Is Eric Roberts still considered a bit controversial, too? There was a time when people really took him to task for his performance, but I don’t think I’ve seen a lot of that for ages now. Either way, I love him in this! I wasn’t expecting to, in all honesty. I’d gotten it into my head that he really was a bit naff, and that he camped it up too much and played it too broadly. But I don’t think that’s the case at all. Early on, when the Master first takes over his body, he’s genuinely scary. The moment when he spins round to reveal his possessed eyes to his wife is brilliant. By the time he ‘dresses for the occasion’ and does start to go a bit camp and over the top I was enjoying the film far too much to do anything but be swept along with the performance. It’s so much fun, how on Earth can you hate something like that?
As you can tell, I’ve found plenty to enjoy in this one. And I’m not done yet!
The TARDIS Interior for the TV Movie is a bit of a departure from anything we’ve ever had before. It completely ditches the sterile white roundels, and goes for something fully Jules Verne. It’s like the Season Fourteen Secondary Control Room on steroids. And it’s beautiful. Industrial and vintage, all wood and rusting metal. Those girders around the Console are stunning. It’s another area where the blue lighting really comes into its own — there’s some properly beautiful shots of the room bathed in light scattered throughout the film and I think they look incredible. All that said, I don’t think I can imagine many of the previous Doctor Whos in this room. It really suits McCoy’s latter day version, and McGann feels right at home, but I can’t imagine Peter Davison in here.
The outside of the TARDIS is beautiful, too, although I feel like I shouldn’t like it as much as I do. The font on the sign box is hideous and the whole box is sort of… well, boxy. But somehow it really works, and I love the little details they’ve added to the materialisation, like a little blue glow at the heart of the box. My biggest issue with the film is related to the TARDIS, though. When I say they’ve not made this to be accessible to anyone who’s not familiar with the series, I think the perfect example comes early on when we cut from a spinning police box in the vortex to some vast cavernous room with no attempt to show that one is inside the other. That feels like a proper mis-step, and in my version of the film you’d hold back the reveal for the moment Chang Lee breaks into the box, then steps back out to confirm he’s not going mad.
One last thing I love in this one and it’s the music. Ooh, it’s beautiful. My favourite Doctor Who soundtrack. And the best version of the theme tune, too! I love how bombastic it sounds without going over the top. Those trumpets are great!

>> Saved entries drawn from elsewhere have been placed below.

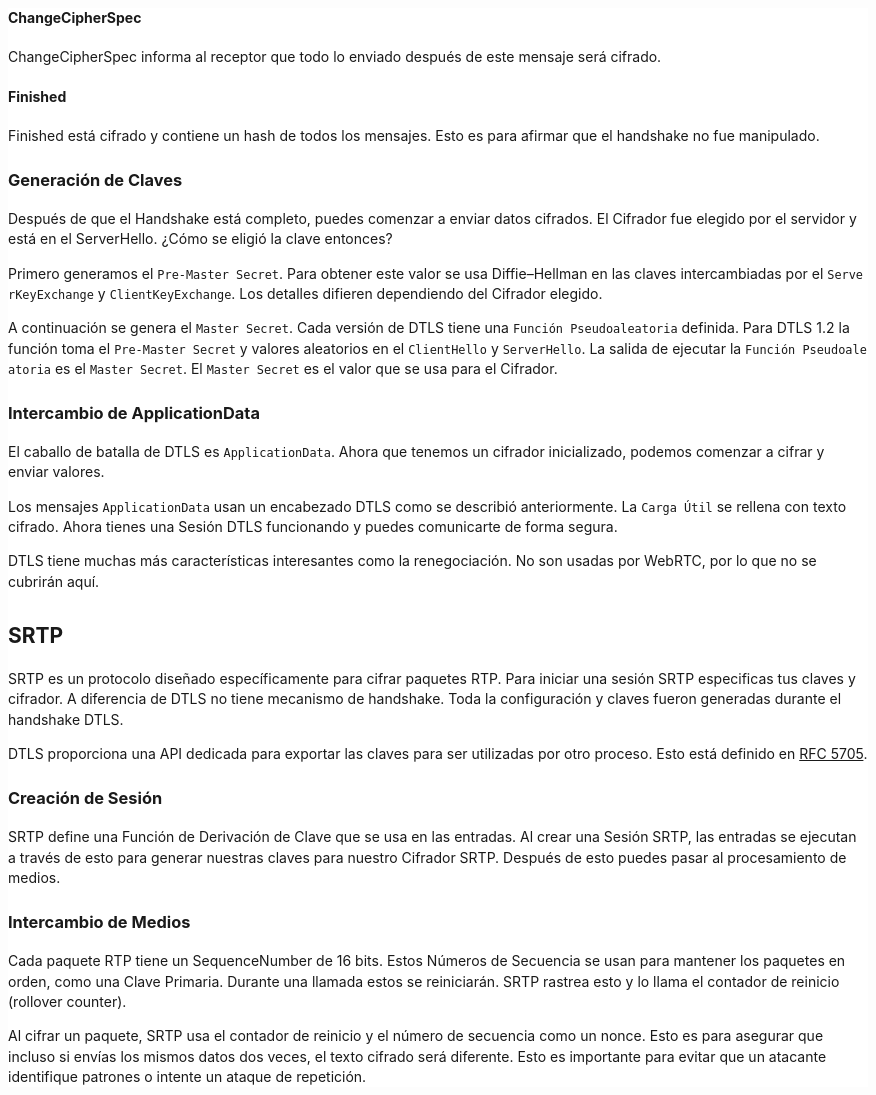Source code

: #### ChangeCipherSpec
ChangeCipherSpec informa al receptor que todo lo enviado después de este mensaje será cifrado.

#### Finished
Finished está cifrado y contiene un hash de todos los mensajes. Esto es para afirmar que el handshake no fue manipulado.

### Generación de Claves
Después de que el Handshake está completo, puedes comenzar a enviar datos cifrados. El Cifrador fue elegido por el servidor y está en el ServerHello. ¿Cómo se eligió la clave entonces?

Primero generamos el `Pre-Master Secret`. Para obtener este valor se usa Diffie–Hellman en las claves intercambiadas por el `ServerKeyExchange` y `ClientKeyExchange`. Los detalles difieren dependiendo del Cifrador elegido.

A continuación se genera el `Master Secret`. Cada versión de DTLS tiene una `Función Pseudoaleatoria` definida. Para DTLS 1.2 la función toma el `Pre-Master Secret` y valores aleatorios en el `ClientHello` y `ServerHello`.
La salida de ejecutar la `Función Pseudoaleatoria` es el `Master Secret`. El `Master Secret` es el valor que se usa para el Cifrador.

### Intercambio de ApplicationData
El caballo de batalla de DTLS es `ApplicationData`. Ahora que tenemos un cifrador inicializado, podemos comenzar a cifrar y enviar valores.

Los mensajes `ApplicationData` usan un encabezado DTLS como se describió anteriormente. La `Carga Útil` se rellena con texto cifrado. Ahora tienes una Sesión DTLS funcionando y puedes comunicarte de forma segura.

DTLS tiene muchas más características interesantes como la renegociación. No son usadas por WebRTC, por lo que no se cubrirán aquí.

## SRTP
SRTP es un protocolo diseñado específicamente para cifrar paquetes RTP. Para iniciar una sesión SRTP especificas tus claves y cifrador. A diferencia de DTLS no tiene mecanismo de handshake. Toda la configuración y claves fueron generadas durante el handshake DTLS.

DTLS proporciona una API dedicada para exportar las claves para ser utilizadas por otro proceso. Esto está definido en [RFC 5705](https://tools.ietf.org/html/rfc5705).

### Creación de Sesión
SRTP define una Función de Derivación de Clave que se usa en las entradas. Al crear una Sesión SRTP, las entradas se ejecutan a través de esto para generar nuestras claves para nuestro Cifrador SRTP. Después de esto puedes pasar al procesamiento de medios.

### Intercambio de Medios
Cada paquete RTP tiene un SequenceNumber de 16 bits. Estos Números de Secuencia se usan para mantener los paquetes en orden, como una Clave Primaria. Durante una llamada estos se reiniciarán. SRTP rastrea esto y lo llama el contador de reinicio (rollover counter).

Al cifrar un paquete, SRTP usa el contador de reinicio y el número de secuencia como un nonce. Esto es para asegurar que incluso si envías los mismos datos dos veces, el texto cifrado será diferente. Esto es importante para evitar que un atacante identifique patrones o intente un ataque de repetición.
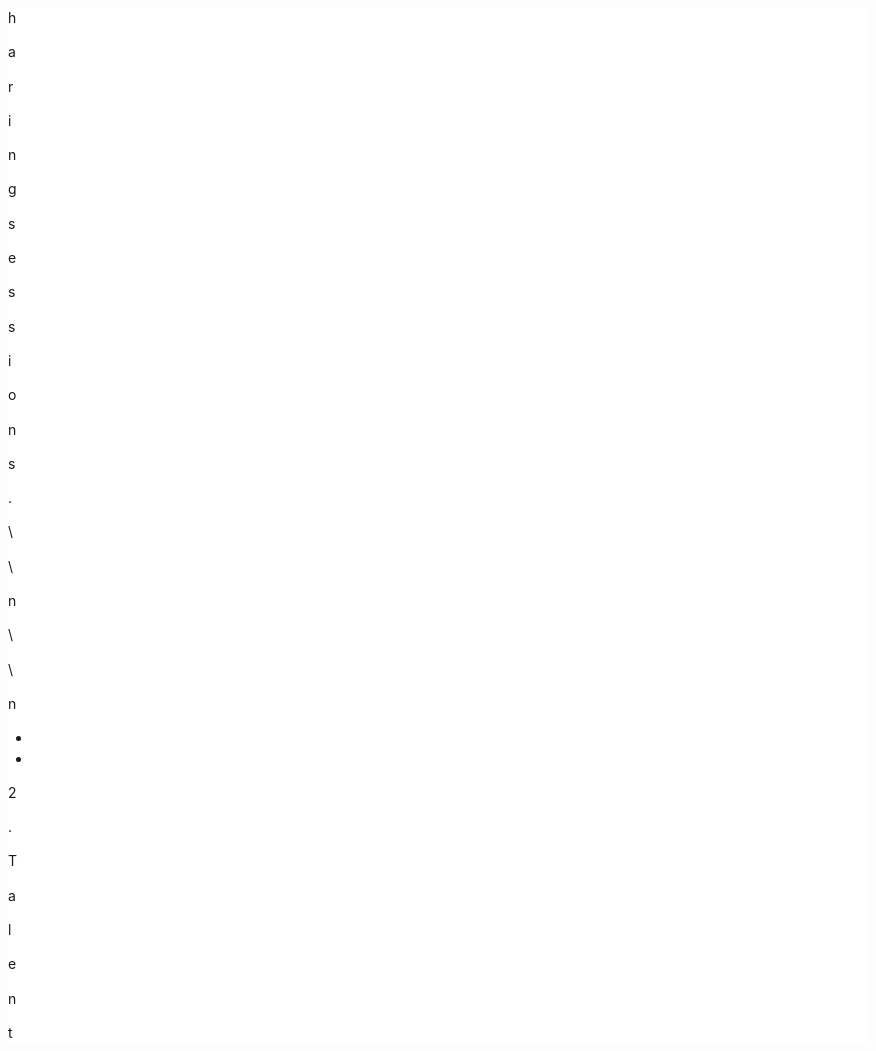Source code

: h

a

r

i

n

g

 

s

e

s

s

i

o

n

s

.

\

\

n

\

\

n

*

*

2

.

 

T

a

l

e

n

t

So there we have it; the end of the road! It’s taken me from the first day of the year to the last, but I’ve done every episode of Old Testament Doctor Who in 2021. I’ve got one more post to come — a look back at the year and how all the stories stack up against each other in a list. I’m really pleased that the whole marathon has ended on a high, with this one joining the list at the very top as the best of the best.